Mechanical stiffness is recognized as a key physical factor and directs cell function via a mechanotransduction process, from extracellular physical cues to intracellular signaling cascades that affect transcriptional activity. Cells continually receive mechanical signals from both the surrounding matrix and adjacent cells. However, how mechanical stiffness cue at cell–substrate interfaces coordinates cell–cell junctions in guiding mesenchymal stem cell behaviors is poorly understood. Here, polydimethylsiloxane substrates with different stiffnesses were used to study mechanosensation/transduction mechanisms in controlling odontogenic differentiation of dental papilla cells (DPCs). DPC phenotypes (morphology and differentiation) changed in response to the applied force derived from stiff substrates. Significantly, higher expression of paxillin on stiffer substrates promoted DPC dentinogenesis. Upon treatment with siRNA to knockdown paxillin, N-cadherin increased mainly in the cytomembrane at the area of cell–cell contacts, whereas β-catenin decreased in the nuclei.
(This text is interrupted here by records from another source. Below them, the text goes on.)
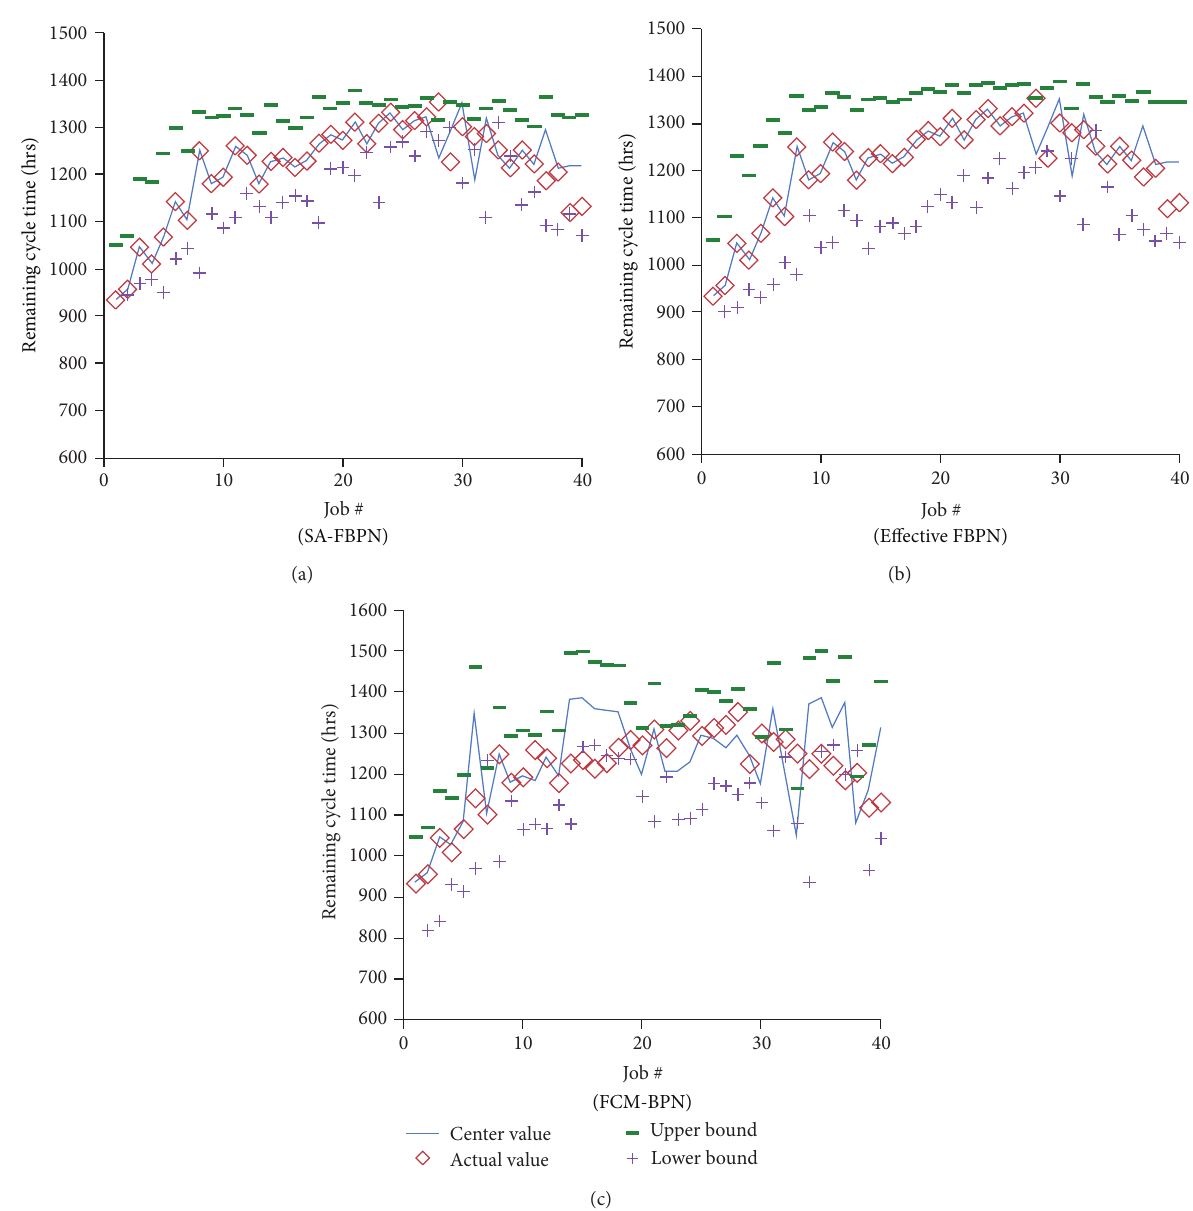
Figure 8: The performances of three approaches in estimating the remaining cycle time.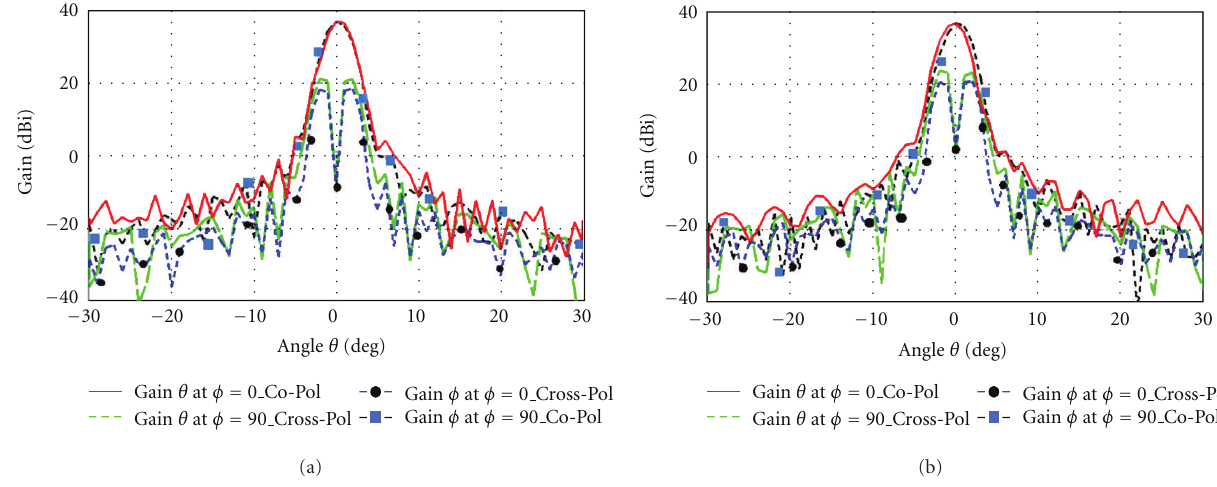
Figure 10: Reflector antenna radiation patterns at 7.73GHz with the feedhorn mode combination of TE 11 (40%) + TM 01 (30%) + TE 21 (30%) for the fixed phase values of (a) +90 ◦ and (b) − 90 ◦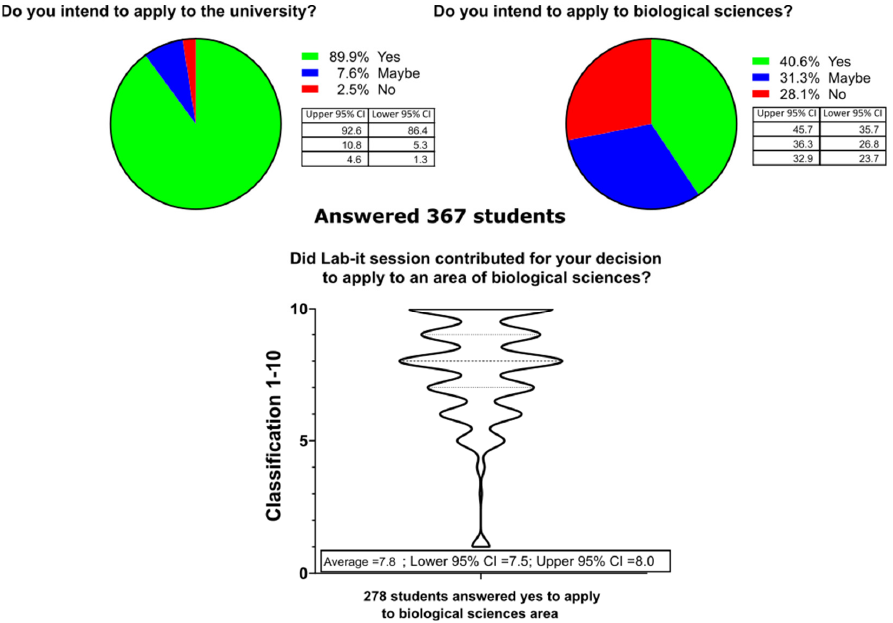
Figure 4. Understanding if students want to proceed with studies in the university and if the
The result of a double luciferase reporter assay showed that stiffness promoted β-catenin binding to TCF, which could coactivate the target genes associated with odontogenic differentiation, as evidenced by bioinformatics analysis. Finally, we determined that the addition of a β-catenin inhibitor suppressed DPC mineralization in all the stiffness groups. Thus, our results indicated that a mechanotransduction process from cell–substrate interactions to cell–cell adhesions was required for DPC odontogenic differentiation under the stimulation of substrate stiffness. This finding suggests that stem cell fate specification under the stimulus of stiffness at the substrates is based on crosstalk between substrate interactions and adherens junctions, which provides an essential mechanism for cell-based tissue engineering.